Mixed-Data Nearest-Neighbor CMI (CMIknnMixed) Test¶

CMIknnMixed extends the kNN-based CMI test of Runge (2018) to data sets that contain both continuous and discrete variables. The implementation follows the variant of Popescu et al. (2024) that builds on the mixed-type Kraskov-style estimator of Mesner & Shalizi (2021), without one-hot encoding the categorical coordinates.

Intuition. Naive \(k\)NN distance counting collapses on tied discrete values, biasing the CMI estimate (Mesner & Shalizi, 2021). Mesner & Shalizi (2021) introduce an adaptive neighbourhood that respects discrete-coordinate equivalence classes; Popescu et al. (2024) study and refine this estimator for mixed CI testing in tigramite, retaining the \(Z\)-local permutation calibration of Runge (2018).

Mathematical Formulation¶

The conditional mutual information

\[I(X; Y \mid Z) = \int p(x, y, z) \log \frac{p(x, y \mid z)}{p(x \mid z)\, p(y \mid z)} \, dx \, dy \, dz\]

equals zero if and only if \(X \perp Y \mid Z\) (Cover & Thomas, 2006). The mixed-data variant of the Kraskov estimator (Mesner & Shalizi, 2021) decomposes the joint space into discrete and continuous coordinates and uses an adaptive neighbourhood that handles ties in the discrete coordinates correctly; Popescu et al. (2024) propose the variant adopted here that does not treat categorical variables as numeric. P-values are obtained via the same local-permutation scheme as :doc:/tests/cmiknn_test, with \(Y\) shuffled within \(Z\)-neighbourhoods (Runge, 2018; Popescu et al., 2024).

Assumptions¶

Per-variable type tags. Each variable must be tagged continuous or discrete via the data_type array so the estimator selects the correct neighbourhood logic (Popescu et al., 2024).
Discrete cardinality. Categorical variables with very high cardinality reduce to the continuous case; very low cardinality combined with small sample size yields noisy estimates (Mesner & Shalizi, 2021; Popescu et al., 2024).
Sample size. Like all \(k\)NN-based estimators, accuracy improves with sample size (Runge, 2018; Popescu et al., 2024).
No analytical null distribution. No general analytical results for the finite-sample or asymptotic distribution of CMI under \(H_0\) are known, so calibration relies on local permutation (Popescu et al., 2024).
Dtype validation is opt-in. Passing data outside the declared dtype produces undefined results; call Test.validate_data(data) to check. citk does not enforce supported_dtypes at construction.

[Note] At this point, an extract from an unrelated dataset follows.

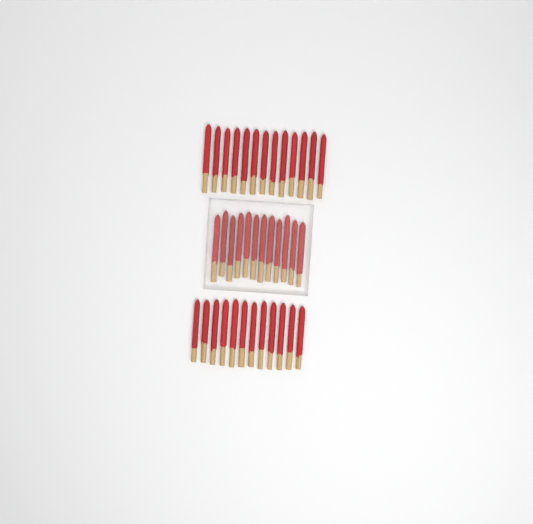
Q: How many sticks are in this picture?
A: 37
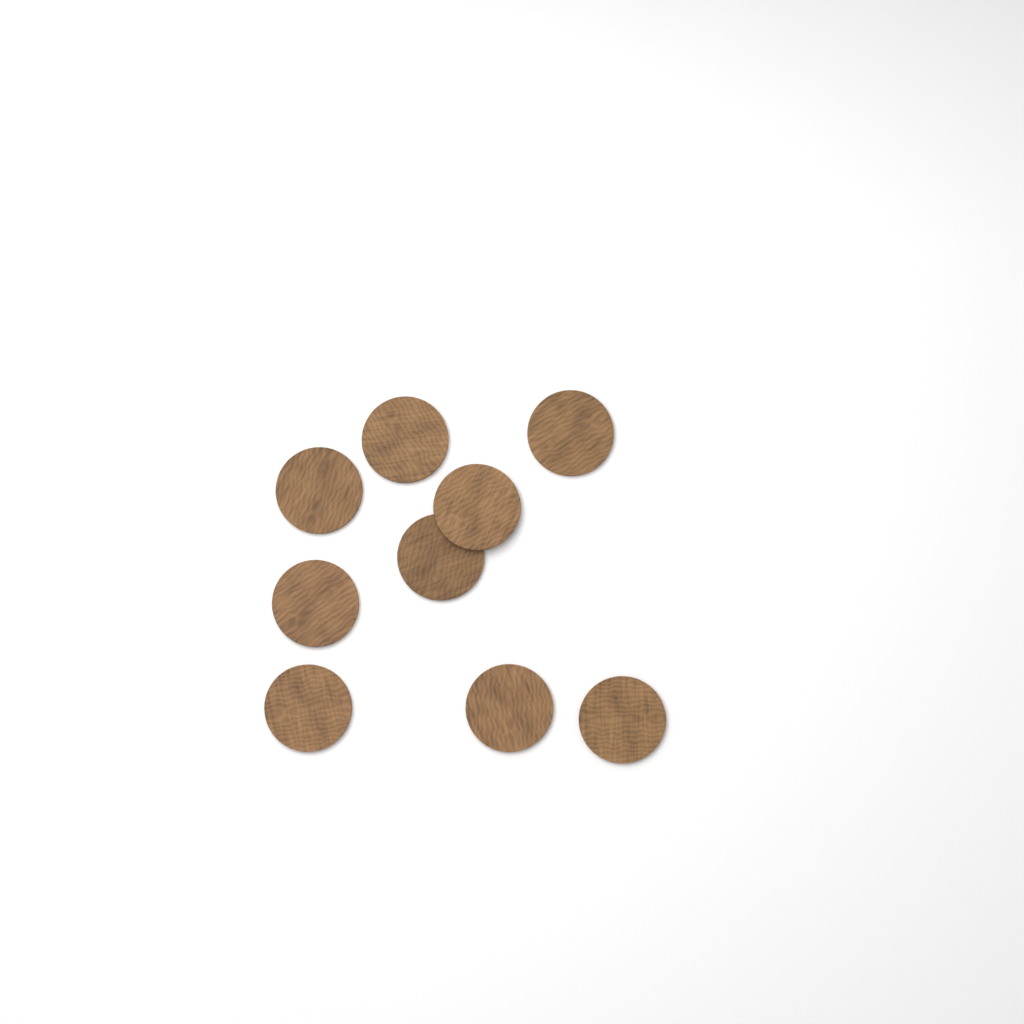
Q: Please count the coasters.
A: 9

Code Example¶import numpy as np
from citk.tests import CMIknnMixed

# Mixed chain: continuous X -> binary Z -> continuous Y
n = 400
X = np.random.randn(n)
Z = (X > 0).astype(int)
Y = 0.8 * Z + 0.5 * np.random.randn(n)
data = np.vstack([X, Y, Z]).T

# Declare per-variable types: 0 = continuous, 1 = discrete
data_type = np.array([[0, 0, 1]])

# Initialize the test
cmiknn_mixed_test = CMIknnMixed(data, data_type=data_type)

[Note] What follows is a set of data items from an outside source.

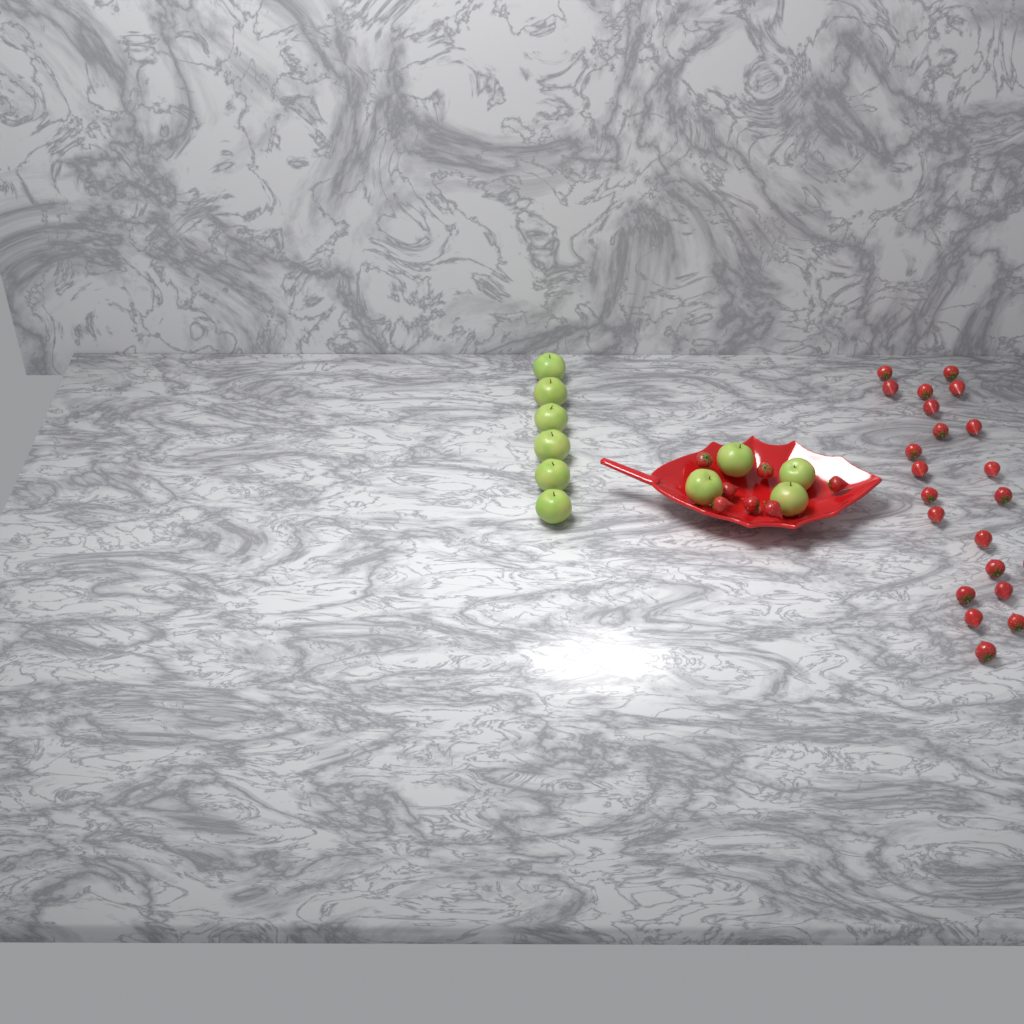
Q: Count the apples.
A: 10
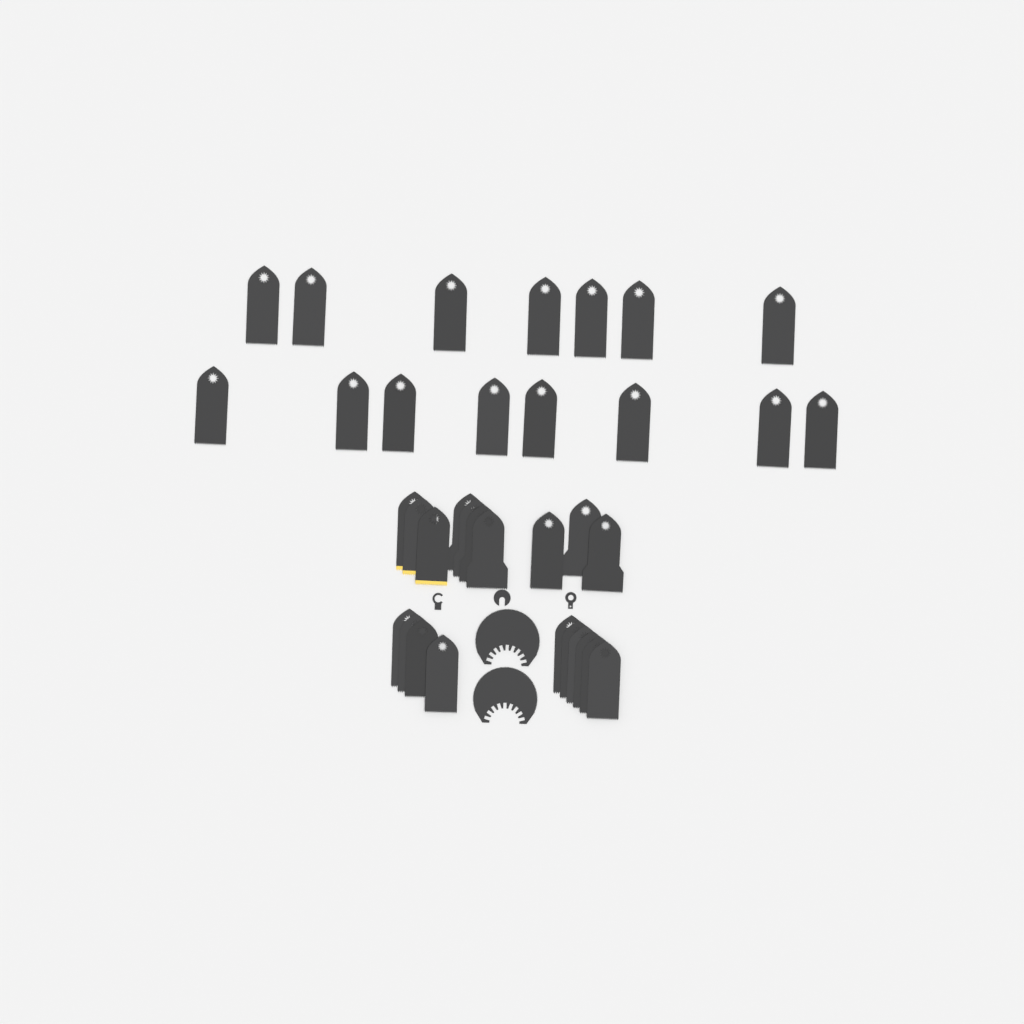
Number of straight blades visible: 35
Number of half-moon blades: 2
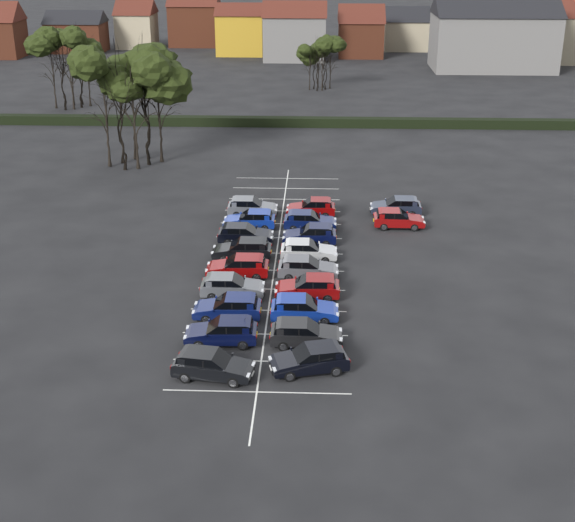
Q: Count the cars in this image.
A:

# Test for conditional independence of X and Y given Z
# Expected: p-value is large (cannot reject H0 of independence)
p_value_conditional = cmiknn_mixed_test(0, 1, [2])
print(f"P-value for X _||_ Y | Z: {p_value_conditional:.4f}")

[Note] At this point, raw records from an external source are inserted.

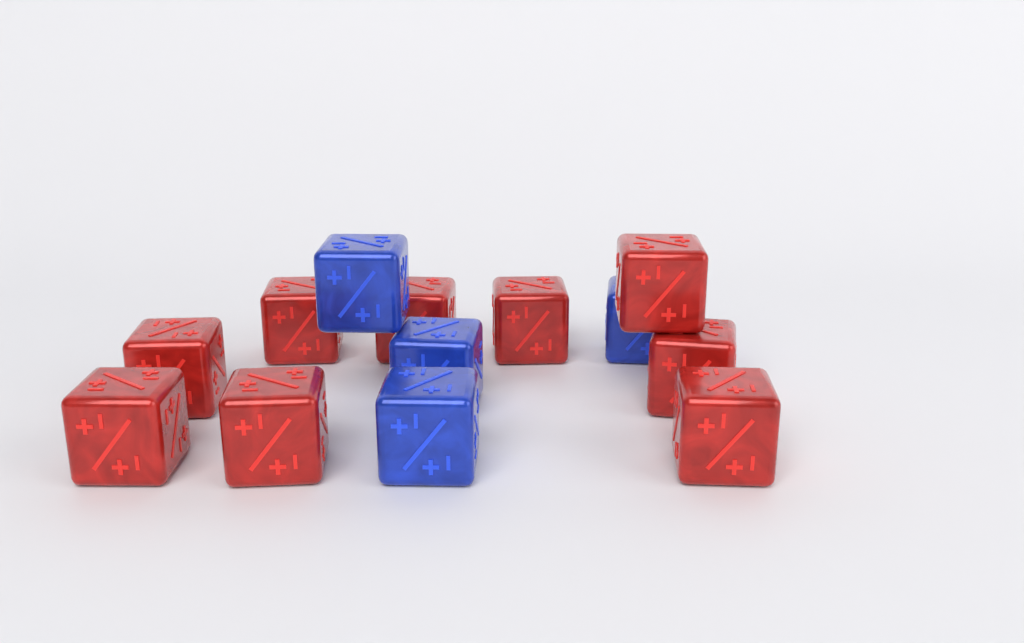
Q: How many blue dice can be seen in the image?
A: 4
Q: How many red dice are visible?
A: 9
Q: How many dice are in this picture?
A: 13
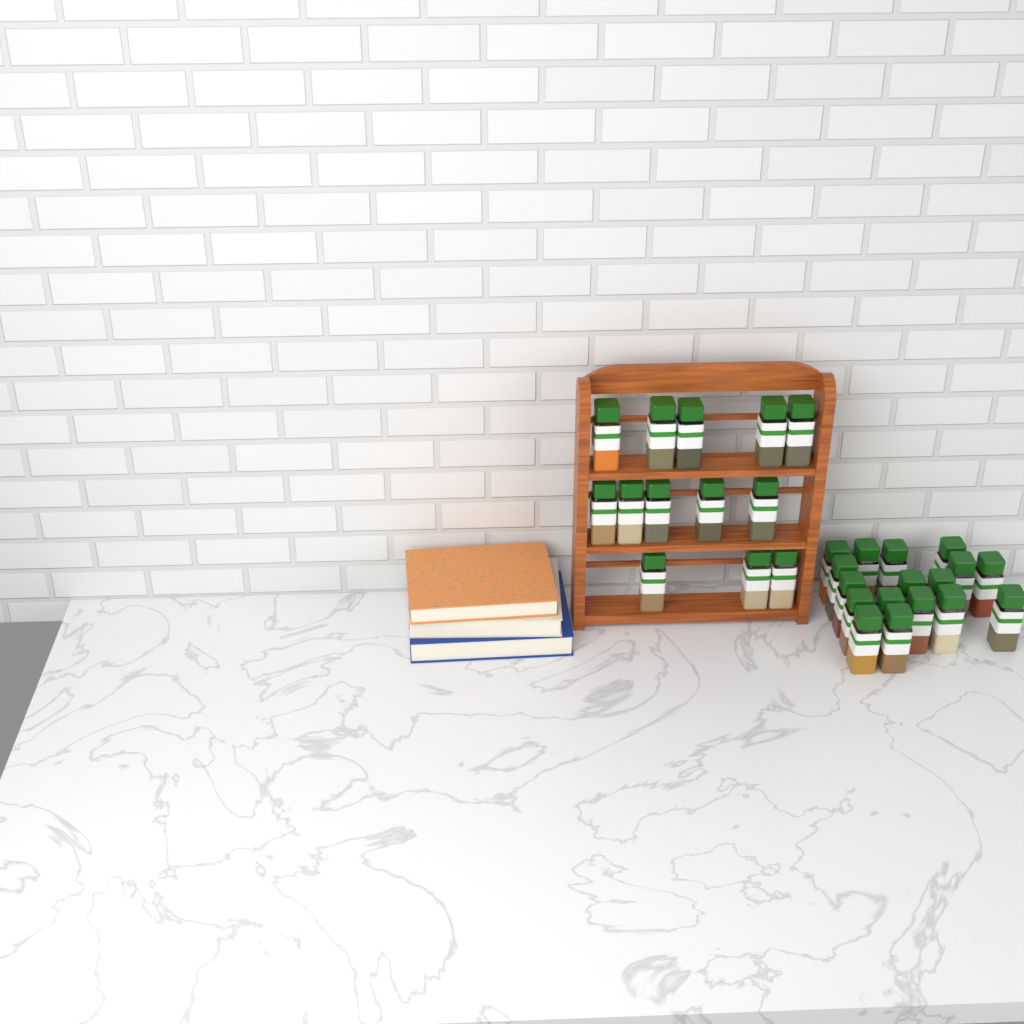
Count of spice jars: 30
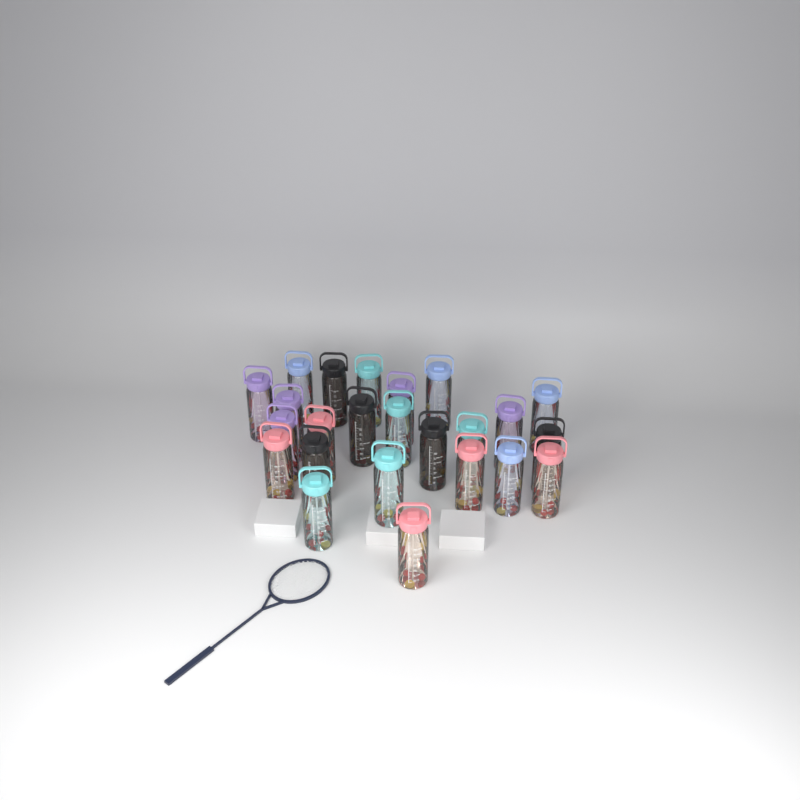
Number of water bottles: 24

# Test for unconditional independence of X and Y
# Expected: p-value is small (reject H0 of independence)
p_value_unconditional = cmiknn_mixed_test(0, 1)
print(f"P-value for X _||_ Y: {p_value_unconditional:.4f}")

API Reference¶

For a full list of parameters, see the API documentation: :class:citk.tests.nearest_neighbor_tests.CMIknnMixed.

References¶

Cover, T. M., & Thomas, J. A. (2006). Elements of Information Theory (2nd ed.). Wiley-Interscience.

Mesner, O. C., & Shalizi, C. R. (2021). Conditional mutual information estimation for mixed, discrete and continuous data. IEEE Transactions on Information Theory, 67(1), 464-484.

Popescu, O.-I., Gerhardus, A., & Runge, J. (2024). Non-parametric conditional independence testing for mixed continuous-categorical variables: a novel method and numerical evaluation. Proceedings of AAAI 2024.

Runge, J. (2018). Conditional independence testing based on a nearest-neighbor estimator of conditional mutual information. Proceedings of the 21st International Conference on Artificial Intelligence and Statistics (AISTATS 2018), 938-947.